As the series of coronavirus lockdowns over the past 14 months have been so difficult for the industry, the reopening of the tourism sector is a cautious one. The first stage of opening means that only residents of Mecklenburg-Western Pomerania will be allowed to go on holiday in the coastal state.
The restarting of the tourism industry comes as the numbers of coronavirus infections continue to fall significantly across the country.
With just under 20 new infections per 100,000 residents, the northeastern state has the lowest seven-day incidence rate in Germany, according to the Robert Koch Institute (RKI).
Originally, the plan was for the holiday season to begin for residents on June 7th, and for those coming from outside the state on June 14th.
For members of the tourism industry, who had long been yearning to reopen, the accelerated opening came as a surprise. This means that some holiday venues will not open immediately on Friday as they did not have enough time to prepare.
Tourism – with restrictions
Those wanting to escape to Mecklenburg Western-Pomerania for their vacation will need to test negative for Covid-19 before travelling, and then subsequently be tested every three days during their trip.
The tourism industry is doubtful that test centres will be prepared for the rush of tourists over the next few weeks. According to Lars Schwarz, the president of the German Hotel and Restaurant Association, testing capacities will need to be tripled in order for the reopening to go smoothly.

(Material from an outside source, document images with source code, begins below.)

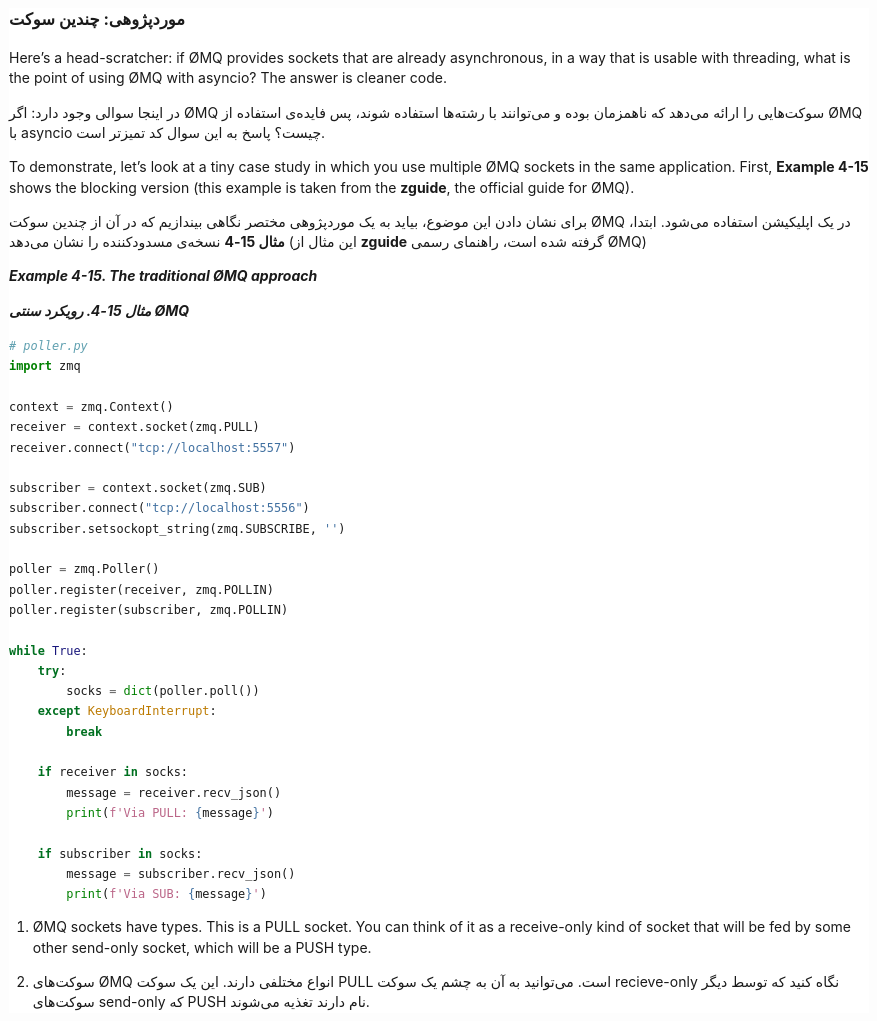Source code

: ### موردپژوهی: چندین سوکت

Here’s a head-scratcher: if ØMQ provides sockets that are already asynchronous, in a way that is usable with threading, what is the point of using ØMQ with asyncio? The answer is cleaner code.

در اینجا سوالی وجود دارد: اگر ØMQ سوکت‌هایی را ارائه می‌دهد که ناهمزمان بوده و می‌توانند با رشته‌ها استفاده شوند، پس فایده‌ی استفاده از ØMQ با asyncio چیست؟ پاسخ به این سوال کد تمیزتر است.

To demonstrate, let’s look at a tiny case study in which you use multiple ØMQ sockets in the same application. First, **Example 4-15** shows the blocking version (this example is taken from the **zguide**, the official guide for ØMQ).

برای نشان دادن این موضوع، بیاید به یک موردپژوهی مختصر نگاهی بیندازیم که در آن از چندین سوکت ØMQ در یک اپلیکیشن استفاده می‌شود. ابتدا، **مثال 15-4** نسخه‌ی مسدودکننده را نشان می‌دهد (این مثال از **zguide** گرفته شده است، راهنمای رسمی ØMQ)

**_Example 4-15. The traditional ØMQ approach_**

**_مثال 15-4. رویکرد سنتی ØMQ_**

```python
# poller.py
import zmq

context = zmq.Context()
receiver = context.socket(zmq.PULL)
receiver.connect("tcp://localhost:5557")

subscriber = context.socket(zmq.SUB)
subscriber.connect("tcp://localhost:5556")
subscriber.setsockopt_string(zmq.SUBSCRIBE, '')

poller = zmq.Poller()
poller.register(receiver, zmq.POLLIN)
poller.register(subscriber, zmq.POLLIN)

while True:
    try:
        socks = dict(poller.poll())
    except KeyboardInterrupt:
        break

    if receiver in socks:
        message = receiver.recv_json()
        print(f'Via PULL: {message}')

    if subscriber in socks:
        message = subscriber.recv_json()
        print(f'Via SUB: {message}')
```

1. ØMQ sockets have types. This is a PULL socket. You can think of it as a receive-only kind of socket that will be fed by some other send-only socket, which will be a PUSH type.

1. سوکت‌های ØMQ انواع مختلفی دارند. این یک سوکت PULL است. می‌توانید به آن به چشم یک سوکت recieve-only نگاه کنید که توسط دیگر سوکت‌های send-only که PUSH نام دارند تغذیه می‌شوند.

Based on data gathered by the state tourism board, the holiday sector in Mecklenburg-Western Pomerania is already booked up to 75 percent capacity. Last year, an unusually good high and late summer season were able to partly compensate for losses in the spring.
This time around, however, the tourism sector has been completely closed since November 2020, when all of Germany entered a shutdown amid rising coronavirus figures.